— Required action —
Update the passage on local democracy in the Council of Europe: reproduce it starting at "As noble Lords have" and ending at "everything came together.", with "wholeheartedly" replaced by "unanimously".

An effectively operating local democracy is an essential feature of every modern democratic state. Good democratic governance is a foundation on which can be built prosperous and stable societies where there is respect for fundamental freedoms, human rights and the rule of law. The issue of human rights is very germane to the Council of Europe.
It is for each individual state to decide its own governance arrangements, taking into account its own circumstances, traditions and culture. Across Europe there is, rightly, a wide diversity in the form that local and regional democratic governance takes, but throughout there are common principles at heart. This is the context in which states can work together to improve, strengthen and update their own democratic governance. All speakers today have demonstrated why that is important.
As noble Lords know, and have said, the Council of Europe is potentially well placed to provide a framework and mechanisms to support this development of democracy. We referred to the Government’s chairmanship of the Council of Europe. There were two main areas in which we wanted to achieve success. Our top priority was to reform the European Court of Human Rights, the importance of which we recognise. We successfully agreed measures to improve the working of the court.
The second was to streamline the Council of Europe’s activities on local and regional democracy. As the noble Lord, Lord Sheikh, said, the great thing about the Council of Europe is that its three elements managed to work entirely separately, not coming together at all. In many cases, these elements were doing exactly the same thing without joining together. It was becoming really important, to get the best out of them, to try to bring them together. Their usefulness was seriously impaired through a lack of co-ordination and collaboration between the three elements: the Committee of Ministers, the parliamentary assembly and the congress.
As noble Lords have heard, these weaknesses were not straightforward. As has been said, there are now 47 member states in the Council of Europe. To try and get 47 member states to agree wholeheartedly to anything was not the easiest thing that we have ever done. In fact, the most we could do was to try and ensure that streamlining took place and that there was far more co-ordination and co-operation between them. The noble Lord, Lord Sheikh, made a powerful speech about what we were trying to do to ensure that everything came together.
Tribute has been paid to Keith Whitmore, who was president of the congress. He was particularly well regarded and helpful when we were trying to do what we wanted to do. Bearing in mind that he was president of the whole congress, he was not able to do anything politically, but he helped us sensibly and sensitively with what we were trying to do. We cannot underestimate what he did. Keith never lost sight of the big picture and that is very important. I also want to put on record how we were helped by the UK delegation to the parliamentary assembly, particularly my noble friend Lord Dundee, and by the contribution of the honourable Member for Mansfield in the other place.
Concerns were raised by the noble Lords, Lord Prescott and Lord Kirkhill, about where we go from here. I accept that there is still considerable room for improvement in the way in which congress and the Council of Europe work together. All the elements are now in place to make things better. The noble Earl asked about the future. The 47 states, through their ambassadors and after more than a year of discussion, agreed in November the programme of intergovernmental work on local and regional democracy. That implements much of the substance of the Chavez report, which was set in train by the Council of Europe precisely to see how it could work better. We have been co-operating with that, and there is now the prospect of Committee Ministers co-operating better in the future. With our influence still there in congress, I believe that we can continue to make progress.

— Data section —
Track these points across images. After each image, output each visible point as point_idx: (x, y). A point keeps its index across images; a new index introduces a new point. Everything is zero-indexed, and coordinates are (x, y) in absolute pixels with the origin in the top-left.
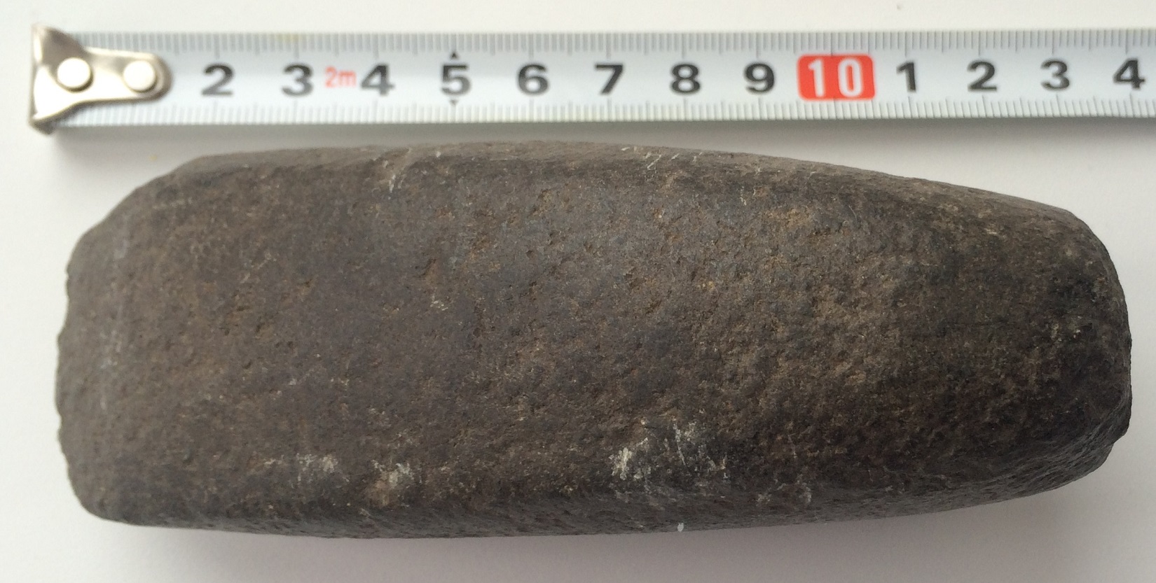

— Answer to the problem —
As noble Lords have heard, these weaknesses were not straightforward. As has been said, there are now 47 member states in the Council of Europe. To try and get 47 member states to agree unanimously to anything was not the easiest thing that we have ever done. In fact, the most we could do was to try and ensure that streamlining took place and that there was far more co-ordination and co-operation between them. The noble Lord, Lord Sheikh, made a powerful speech about what we were trying to do to ensure that everything came together.